TAREFA 1:
Segundo a descrição no começo da entrevista com Stedile, que coisas ele levava ou usava durante a marcha? Liste todas.
TAREFA 2:
Na entrevista com Stedile, por qual meio ele deu a entrevista ao Correio?
TAREFA 3:
Repita o trecho da entrevista com Stedile que começa em "CORREIO BRAZILIENSE _" e termina em "para o país.".

TRECHO DO TEXTO:

* * *

Correio Braziliense, 23.5.2005, Brasil
O líder do MST diz que a marcha deu resultados e critica o governo por não
dar prioridade ao social
André Carravilla
Da equipe do Correio
João Pedro Stedile marchou em silêncio. Mochila nas costas, chinelo de
dedos e boné na cabeça, o economista pós-graduado no México misturou-se aos
12 mil sem-terra na caminhada até Brasília, que terminou na quarta-feira da
semana passada. Alegando que cada um tinha sua função _ e a dele não era
falar _ recusou-se a dar entrevistas à imprensa. Quando quebrou o silêncio,
o gaúcho de Lagoa Vermelha foi polêmico: _Vamos dar um pau no Palocci_,
disse, sobre a atuação dos economistas do Movimento dos Trabalhadores
Rurais Sem Terra (MST) em um possível encontro com o ministro da Fazenda.
Dois dias depois do fim da marcha, Stedile concedeu, por e-mail, esta
entrevista ao Correio. Aqui, ele diz que as ocupações a propriedades são a
forma mais eficaz de acelerar a reforma agrária e cobra mais investimentos
do governo. _O Ministério da Fazenda corta apenas os gastos sociais, mas
não corta os juros_, reclama. Também afirma que a imprensa brasileira é
preconceituosa com os sem-terra e critica o ministro da Agricultura,
Roberto Rodrigues: _Ele se comporta muito mais como presidente do sindicato
do agronegócio do que como um ministro de Estado_. A seguir, os principais
trechos da entrevista.
CORREIO BRAZILIENSE _ A marcha mostrou resultados?
JOÃO PEDRO STEDILE _ A marcha tinha como objetivos fazer com que a reforma
agrária voltasse a ser debatida pela opinião pública, debater com a
sociedade a natureza dos problemas brasileiros e a necessidade de se mudar
a política econômica. Também buscávamos resolver os problemas imediatos do
atraso da reforma agrária nos estados e levar o governo federal a
implementar medidas estruturantes. Na nossa avaliação, todos esses
objetivos foram alcançados. Portanto, apesar do sacrifício das pessoas que
participaram, foi um sucesso absoluto. Demonstrou que existem energias na
sociedade brasileira que podem ser usadas para construirmos um projeto de
desenvolvimento para o país.
CORREIO _ Qual a sua avaliação sobre a violência registrada no último dia
da marcha?
STEDILE _ O MST sempre teve um bom relacionamento com a Polícia Militar do
Distrito Federal. Já disputamos com eles até partidas de futebol. Mas temos
consciência que há setores dentro da polícia do GDF que são manipulados
pela direita e pelos conservadores. Esses setores, que envergonham a
polícia, ficaram todo tempo provocando um clima de tensão, para gerar algum
conflito que pudesse tirar o sucesso da chegada da marcha, pelo menos na
imprensa. E, infelizmente, conseguiram. Nós nos iludimos com as boas
relações que fizemos com o comando e subestimamos a capacidade desses
setores nos aprontarem alguma. E aprontaram. O episódio foi claramente
provocado. No ato, viu-se que um carro da polícia civil tentou passar pelo
meio da multidão, embora não tivesse nada que fazer lá. Dai, alguns punks e
sectários agrediram o carro. Imediatamente, a polícia reagiu contra toda
multidão. Impressionante a rapidez com que a cavalaria estava a postos. Deu
a impressão de que estavam esperando para agredir a todos. Em seguida, o
helicóptero fez vôos rasantes e aumentou o clima de tensão.

* * *

Imagens renderizadas com o texto-fonte:
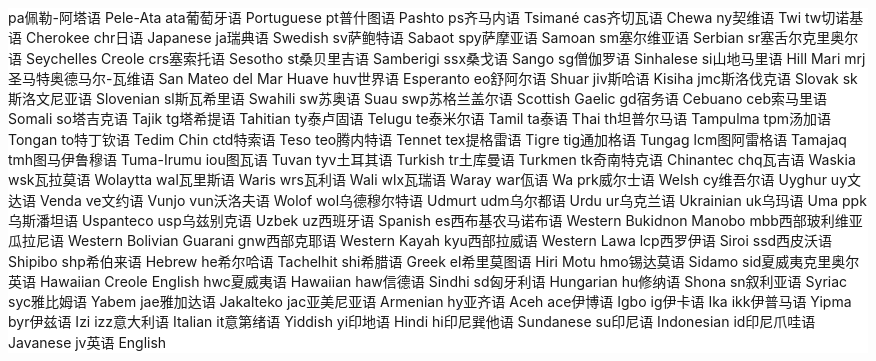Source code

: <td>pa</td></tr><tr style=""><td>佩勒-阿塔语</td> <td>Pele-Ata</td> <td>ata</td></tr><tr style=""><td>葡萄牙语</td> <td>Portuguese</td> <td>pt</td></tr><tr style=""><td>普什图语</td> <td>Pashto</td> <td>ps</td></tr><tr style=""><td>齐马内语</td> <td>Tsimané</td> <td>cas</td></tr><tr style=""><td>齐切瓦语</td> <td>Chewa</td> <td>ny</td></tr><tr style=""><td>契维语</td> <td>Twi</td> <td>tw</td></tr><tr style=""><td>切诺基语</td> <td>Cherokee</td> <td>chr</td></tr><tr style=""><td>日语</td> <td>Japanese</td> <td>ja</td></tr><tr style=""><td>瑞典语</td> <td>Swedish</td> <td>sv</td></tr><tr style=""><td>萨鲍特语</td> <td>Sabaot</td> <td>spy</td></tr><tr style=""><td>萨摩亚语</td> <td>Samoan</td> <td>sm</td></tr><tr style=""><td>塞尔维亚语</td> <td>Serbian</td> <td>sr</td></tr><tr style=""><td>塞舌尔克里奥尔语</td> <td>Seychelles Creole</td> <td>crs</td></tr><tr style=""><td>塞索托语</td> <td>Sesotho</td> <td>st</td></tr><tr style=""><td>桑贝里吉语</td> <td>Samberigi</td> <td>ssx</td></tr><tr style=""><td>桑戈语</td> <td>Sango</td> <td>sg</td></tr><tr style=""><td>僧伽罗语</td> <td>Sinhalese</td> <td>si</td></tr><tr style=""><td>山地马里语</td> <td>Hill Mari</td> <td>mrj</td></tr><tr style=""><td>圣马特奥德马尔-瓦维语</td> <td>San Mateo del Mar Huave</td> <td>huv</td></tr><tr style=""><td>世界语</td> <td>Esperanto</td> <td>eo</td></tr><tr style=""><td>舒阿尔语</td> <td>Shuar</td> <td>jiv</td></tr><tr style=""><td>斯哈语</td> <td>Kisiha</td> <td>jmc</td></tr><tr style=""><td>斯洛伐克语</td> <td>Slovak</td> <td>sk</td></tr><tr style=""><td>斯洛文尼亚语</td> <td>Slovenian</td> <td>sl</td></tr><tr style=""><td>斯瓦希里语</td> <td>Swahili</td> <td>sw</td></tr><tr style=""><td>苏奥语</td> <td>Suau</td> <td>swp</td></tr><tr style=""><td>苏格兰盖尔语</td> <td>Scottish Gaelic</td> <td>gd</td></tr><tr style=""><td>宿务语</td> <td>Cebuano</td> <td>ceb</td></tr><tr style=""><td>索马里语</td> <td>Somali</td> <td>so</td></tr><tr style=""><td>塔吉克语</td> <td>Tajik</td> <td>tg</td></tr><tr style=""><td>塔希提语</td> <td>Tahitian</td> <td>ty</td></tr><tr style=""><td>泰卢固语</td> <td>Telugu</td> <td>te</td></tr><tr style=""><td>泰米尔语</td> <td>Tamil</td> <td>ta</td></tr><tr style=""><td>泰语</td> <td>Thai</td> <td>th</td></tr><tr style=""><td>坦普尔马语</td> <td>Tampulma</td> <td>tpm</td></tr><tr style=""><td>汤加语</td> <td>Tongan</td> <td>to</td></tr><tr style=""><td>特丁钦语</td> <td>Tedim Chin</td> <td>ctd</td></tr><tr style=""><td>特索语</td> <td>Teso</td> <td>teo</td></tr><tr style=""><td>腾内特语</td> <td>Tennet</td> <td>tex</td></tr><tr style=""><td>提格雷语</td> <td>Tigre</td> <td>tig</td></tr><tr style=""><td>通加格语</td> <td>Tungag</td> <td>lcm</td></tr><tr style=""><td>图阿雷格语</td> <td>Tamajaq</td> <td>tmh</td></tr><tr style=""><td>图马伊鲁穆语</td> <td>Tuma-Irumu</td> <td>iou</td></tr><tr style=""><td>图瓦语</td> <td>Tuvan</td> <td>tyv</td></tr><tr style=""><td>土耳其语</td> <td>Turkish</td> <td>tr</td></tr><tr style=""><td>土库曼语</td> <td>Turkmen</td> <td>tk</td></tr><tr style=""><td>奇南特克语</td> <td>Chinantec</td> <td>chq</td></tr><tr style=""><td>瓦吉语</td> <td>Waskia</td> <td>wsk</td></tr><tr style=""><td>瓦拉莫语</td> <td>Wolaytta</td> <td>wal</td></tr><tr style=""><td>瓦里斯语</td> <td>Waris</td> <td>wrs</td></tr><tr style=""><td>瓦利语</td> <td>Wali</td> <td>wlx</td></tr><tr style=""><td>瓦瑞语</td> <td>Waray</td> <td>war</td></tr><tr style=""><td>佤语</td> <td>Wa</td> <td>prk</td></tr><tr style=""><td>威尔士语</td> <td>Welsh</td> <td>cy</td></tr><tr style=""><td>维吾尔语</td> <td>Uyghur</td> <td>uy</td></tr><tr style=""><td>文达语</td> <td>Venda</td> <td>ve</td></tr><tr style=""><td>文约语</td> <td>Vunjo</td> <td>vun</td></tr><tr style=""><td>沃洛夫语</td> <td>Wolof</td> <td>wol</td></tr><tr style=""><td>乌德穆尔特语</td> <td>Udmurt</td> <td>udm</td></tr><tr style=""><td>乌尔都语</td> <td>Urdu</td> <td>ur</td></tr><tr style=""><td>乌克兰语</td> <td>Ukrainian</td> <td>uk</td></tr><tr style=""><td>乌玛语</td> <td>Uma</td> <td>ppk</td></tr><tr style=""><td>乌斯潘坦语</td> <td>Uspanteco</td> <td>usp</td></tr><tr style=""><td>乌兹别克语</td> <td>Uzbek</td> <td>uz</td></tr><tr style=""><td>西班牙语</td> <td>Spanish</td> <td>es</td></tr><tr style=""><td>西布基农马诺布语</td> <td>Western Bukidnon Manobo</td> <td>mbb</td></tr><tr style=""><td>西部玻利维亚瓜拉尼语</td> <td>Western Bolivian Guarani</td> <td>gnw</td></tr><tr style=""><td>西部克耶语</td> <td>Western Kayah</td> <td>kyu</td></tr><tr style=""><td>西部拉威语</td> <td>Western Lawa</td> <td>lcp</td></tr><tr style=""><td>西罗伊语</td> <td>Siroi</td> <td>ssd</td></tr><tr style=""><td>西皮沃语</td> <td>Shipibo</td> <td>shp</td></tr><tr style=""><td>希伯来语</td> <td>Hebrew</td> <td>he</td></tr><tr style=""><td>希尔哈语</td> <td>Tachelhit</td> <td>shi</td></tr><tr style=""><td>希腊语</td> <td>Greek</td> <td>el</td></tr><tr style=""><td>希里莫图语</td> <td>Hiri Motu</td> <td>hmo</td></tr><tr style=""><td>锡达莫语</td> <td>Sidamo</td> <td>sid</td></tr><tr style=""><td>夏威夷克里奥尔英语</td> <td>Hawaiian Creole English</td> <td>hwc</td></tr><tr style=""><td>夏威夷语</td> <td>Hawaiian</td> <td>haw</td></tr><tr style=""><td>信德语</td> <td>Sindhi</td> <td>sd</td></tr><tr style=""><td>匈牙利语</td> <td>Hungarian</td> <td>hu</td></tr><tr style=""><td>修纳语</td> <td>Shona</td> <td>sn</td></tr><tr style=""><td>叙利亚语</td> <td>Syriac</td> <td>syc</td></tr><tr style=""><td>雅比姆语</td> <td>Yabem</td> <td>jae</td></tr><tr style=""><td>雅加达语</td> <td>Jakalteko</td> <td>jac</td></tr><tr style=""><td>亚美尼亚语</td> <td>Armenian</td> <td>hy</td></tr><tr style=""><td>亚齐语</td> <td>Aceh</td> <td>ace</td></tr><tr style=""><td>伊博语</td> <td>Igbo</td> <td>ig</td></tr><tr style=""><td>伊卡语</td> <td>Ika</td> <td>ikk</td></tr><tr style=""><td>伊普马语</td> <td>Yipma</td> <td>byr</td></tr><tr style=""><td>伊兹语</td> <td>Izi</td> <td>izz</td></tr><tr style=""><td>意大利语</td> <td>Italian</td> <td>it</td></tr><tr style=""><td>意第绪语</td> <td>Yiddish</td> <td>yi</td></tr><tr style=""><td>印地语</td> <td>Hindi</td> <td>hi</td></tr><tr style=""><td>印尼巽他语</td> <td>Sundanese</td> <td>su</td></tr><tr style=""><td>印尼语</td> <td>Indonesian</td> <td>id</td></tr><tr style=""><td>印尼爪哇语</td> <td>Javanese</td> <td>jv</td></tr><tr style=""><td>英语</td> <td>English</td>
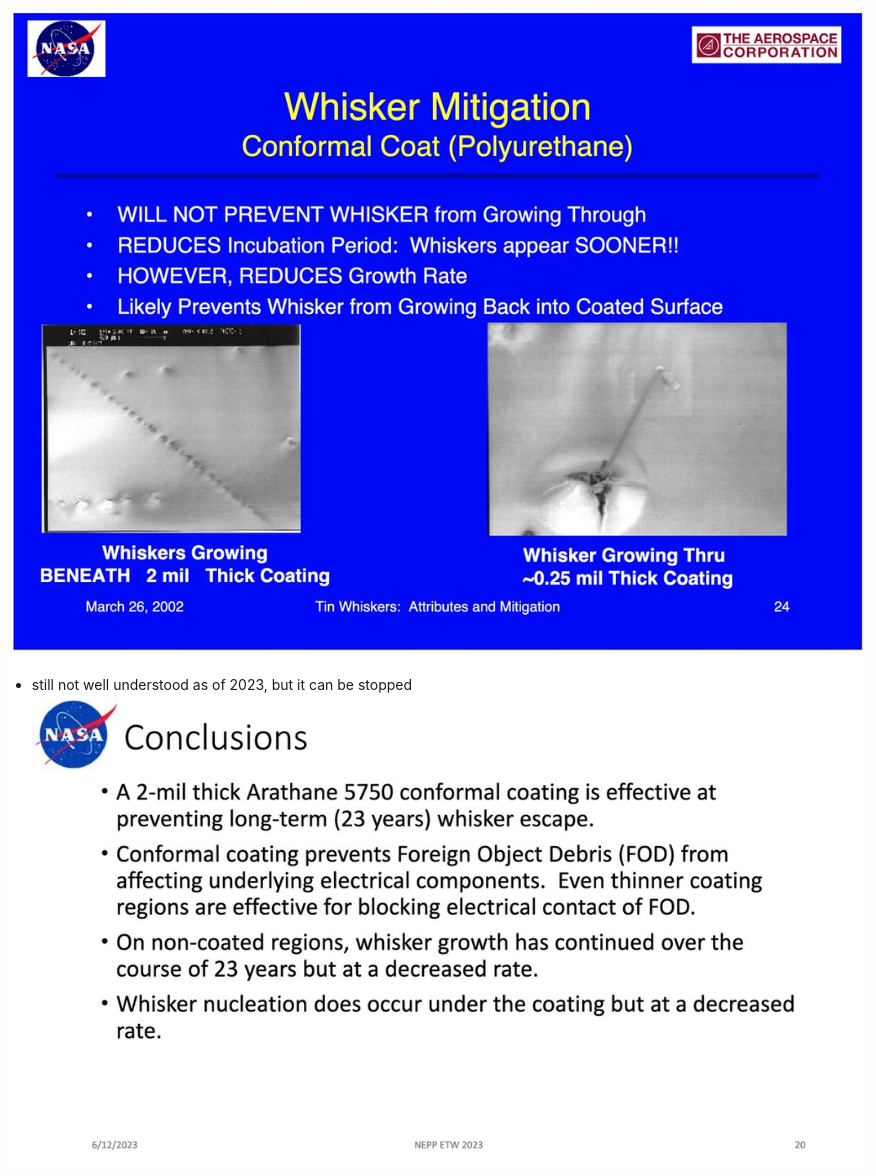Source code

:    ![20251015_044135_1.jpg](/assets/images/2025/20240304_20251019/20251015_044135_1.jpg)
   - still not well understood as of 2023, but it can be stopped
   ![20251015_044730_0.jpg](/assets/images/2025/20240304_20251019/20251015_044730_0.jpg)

* * *

RESPOSTA 1:
Mochila nas costas, chinelo de dedos e boné na cabeça.

RESPOSTA 2:
Por e-mail.

RESPOSTA 3:
CORREIO BRAZILIENSE _ A marcha mostrou resultados?
JOÃO PEDRO STEDILE _ A marcha tinha como objetivos fazer com que a reforma
agrária voltasse a ser debatida pela opinião pública, debater com a
sociedade a natureza dos problemas brasileiros e a necessidade de se mudar
a política econômica. Também buscávamos resolver os problemas imediatos do
atraso da reforma agrária nos estados e levar o governo federal a
implementar medidas estruturantes. Na nossa avaliação, todos esses
objetivos foram alcançados. Portanto, apesar do sacrifício das pessoas que
participaram, foi um sucesso absoluto. Demonstrou que existem energias na
sociedade brasileira que podem ser usadas para construirmos um projeto de
desenvolvimento para o país.